= Task brief =
Where does the word "your" show up in the records? Copy every line that has it.

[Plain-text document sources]
====
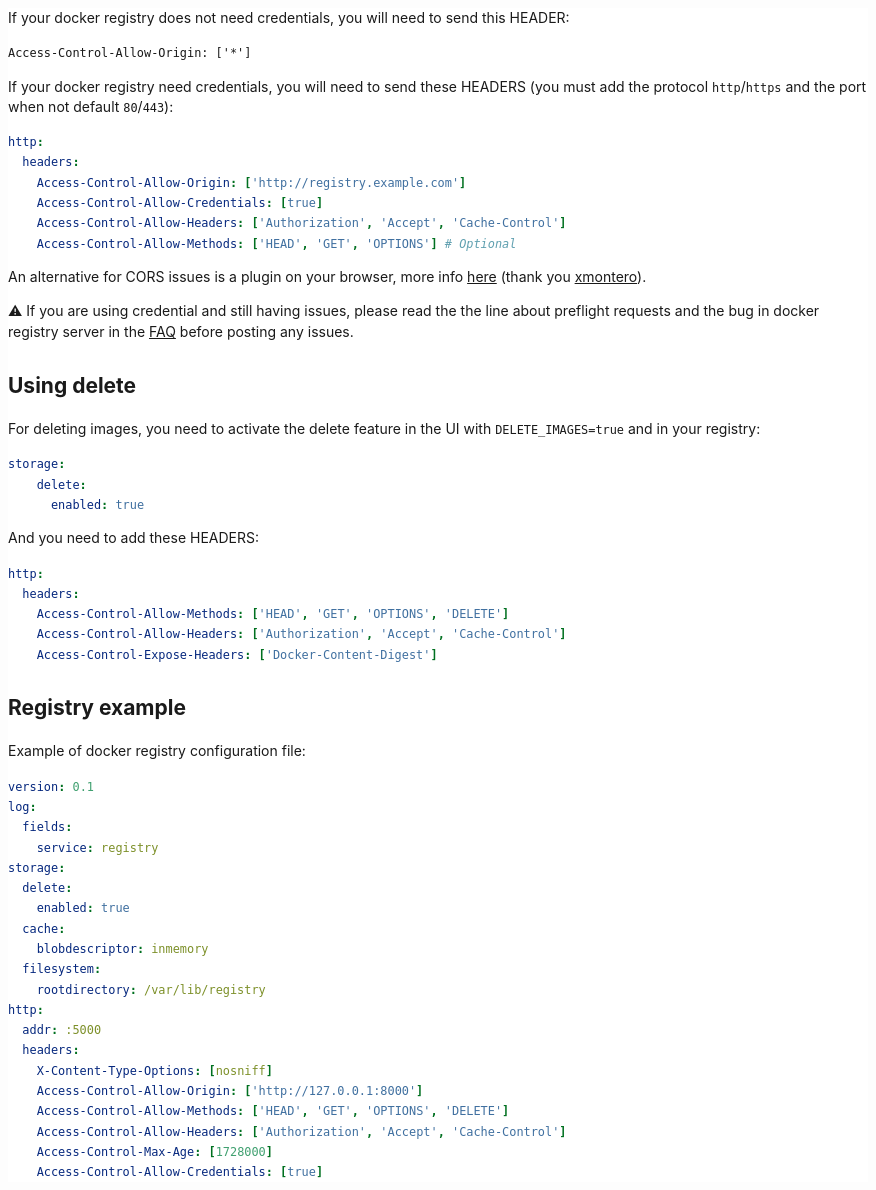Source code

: If your docker registry does not need credentials, you will need to send this HEADER:

    Access-Control-Allow-Origin: ['*']

If your docker registry need credentials, you will need to send these HEADERS (you must add the protocol `http`/`https` and the port when not default `80`/`443`):

```yml
http:
  headers:
    Access-Control-Allow-Origin: ['http://registry.example.com']
    Access-Control-Allow-Credentials: [true]
    Access-Control-Allow-Headers: ['Authorization', 'Accept', 'Cache-Control']
    Access-Control-Allow-Methods: ['HEAD', 'GET', 'OPTIONS'] # Optional
```

An alternative for CORS issues is a plugin on your browser, more info [here](https://github.com/Joxit/docker-registry-ui/issues/25#issuecomment-621104846) (thank you [xmontero](https://github.com/xmontero)).

:warning: If you are using credential and still having issues, please read the the line about preflight requests and the bug in docker registry server in the [FAQ](#faq) before posting any issues.

## Using delete

For deleting images, you need to activate the delete feature in the UI with `DELETE_IMAGES=true` and in your registry:

```yml
storage:
    delete:
      enabled: true
```

And you need to add these HEADERS:

```yml
http:
  headers:
    Access-Control-Allow-Methods: ['HEAD', 'GET', 'OPTIONS', 'DELETE']
    Access-Control-Allow-Headers: ['Authorization', 'Accept', 'Cache-Control']
    Access-Control-Expose-Headers: ['Docker-Content-Digest']
```

## Registry example

Example of docker registry configuration file:

```yml
version: 0.1
log:
  fields:
    service: registry
storage:
  delete:
    enabled: true
  cache:
    blobdescriptor: inmemory
  filesystem:
    rootdirectory: /var/lib/registry
http:
  addr: :5000
  headers:
    X-Content-Type-Options: [nosniff]
    Access-Control-Allow-Origin: ['http://127.0.0.1:8000']
    Access-Control-Allow-Methods: ['HEAD', 'GET', 'OPTIONS', 'DELETE']
    Access-Control-Allow-Headers: ['Authorization', 'Accept', 'Cache-Control']
    Access-Control-Max-Age: [1728000]
    Access-Control-Allow-Credentials: [true]
```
====
= Output =
: If your docker registry does not need credentials, you will need to send this HEADER:
If your docker registry need credentials, you will need to send these HEADERS (you must add the protocol `http`/`https` and the port when not default `80`/`443`):
An alternative for CORS issues is a plugin on your browser, more info [here](https://github.com/Joxit/docker-registry-ui/issues/25#issuecomment-621104846) (thank you [xmontero](https://github.com/xmontero)).
For deleting images, you need to activate the delete feature in the UI with `DELETE_IMAGES=true` and in your registry:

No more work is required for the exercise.